Ligne par ligne encore, j’en ai analysé les descriptions et suis arrivé à la conclusion que Didite était probablement le chauffeur de l’automitrailleuse du capitaine Simonet, l’automitrailleuse de la colonne en partance pour Wettolsheim que j’observais le 2 février 1945 en fin d’après-midi, figé, exactement à la même place que le garde d’honneur à l’Étendard qui salue sur la photo souvenir de Louis Hichard du 4 janvier 1919, mais... vingt six ans plus tard.

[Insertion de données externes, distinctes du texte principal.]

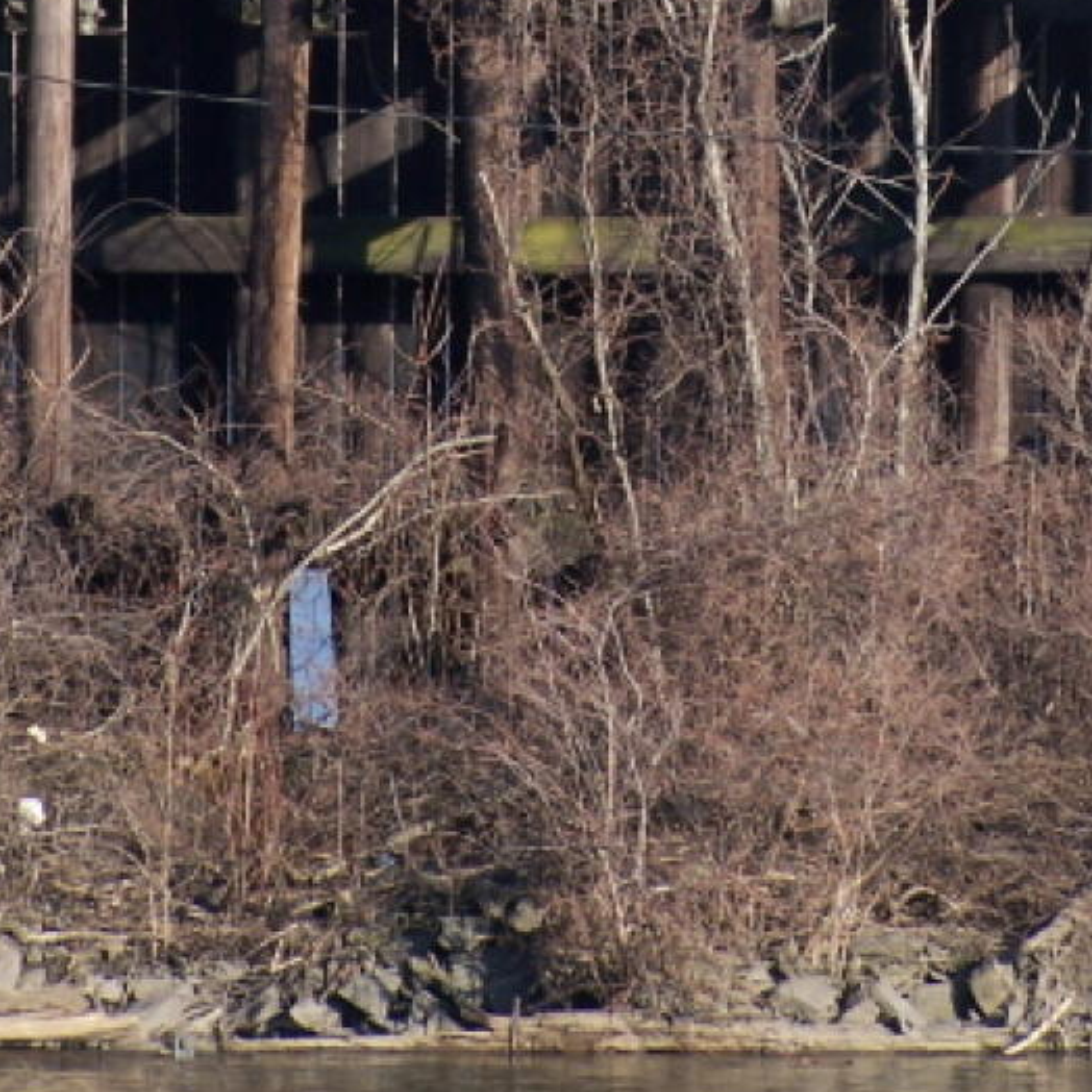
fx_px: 15525
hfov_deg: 4.0
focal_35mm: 435
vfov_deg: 4.0
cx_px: 694
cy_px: -109
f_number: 3.2
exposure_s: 1/640
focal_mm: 31.3
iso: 80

Philippe Krick - Coteau-du-Lac (Québec) 26-12-2016


Lettre de Frédéric Thomas du 3 février 1945

Sur papier à entête de la 6ème Batterie S.P.73.621 et fanion de couleur

Frederic THOMASFrédéric THOMAS et son automitrailleuse (collection Guy Thomas)

Au front le 3 février 1945 près de Colmar.

Ma chère Maman, chers tous,

Ma chère Maman, je crois que je ne passerai pas d’autres jours comme hier : la prise de Colmar. Là nous avons pris Colmar d’assaut. Il y avait trois chars devant nous puis la voiture du commandant et la mienne, celle du capitaine. Suivait de l’infanterie.

Je conduisais la voiture. Nous avions comme mission de traverser à tout prix la ville en tirant à la mitrailleuse. Inutile de te dire que je donnais tous les gaz à la voiture. Quand tout à coup un chauffeur qui était dans la voiture précédente lève les bras. Il venait d’être atteint par une balle. Puis, comme la voiture partait n’importe où, j’ai tamponné. Mais une petite marche arrière, une marche avant, et de nouveau à pleins gaz. Les mitrailleuses crépitaient. Les Fritz nous tiraient des étages. Je t’assure qu’on leur répondait.

À ce moment là on n'a plus peur de mourir, on n'y pense pas, on est grisé par le feu, on fonce ! Il était interdit de faire des prisonniers : il fallait tout tuer.

Nous avons mis environ une heure pour traverser Colmar. Puis nous avons encore foncé et nous nous sommes arrêtés hier soir dans un petit village où nous sommes encore. Nous avons été reçus à bras ouverts. Tous ces braves Alsaciens pleuraient de joie. On m’a offert une petite chambre avec un bon lit où j’ai très bien dormi. Il y avait deux nuits que je ne dormais pas.

Maintenant une demi-journée de repos pour nous remettre des fatigues et de nouveau en avant. Dans mon véhicule blindé je ne crains presque rien : les balles ricochent.

Je t’écrirai dès que j’irai au repos car après cette campagne je crois que l’on va y aller pour de bon. À bientôt la permission.

Je vous embrasse tous bien fort. Priez pour moi pour que Ste-Thérèse me protège.

Bons baisers.

Didite

P.S. Je viens de recevoir tes deux lettres.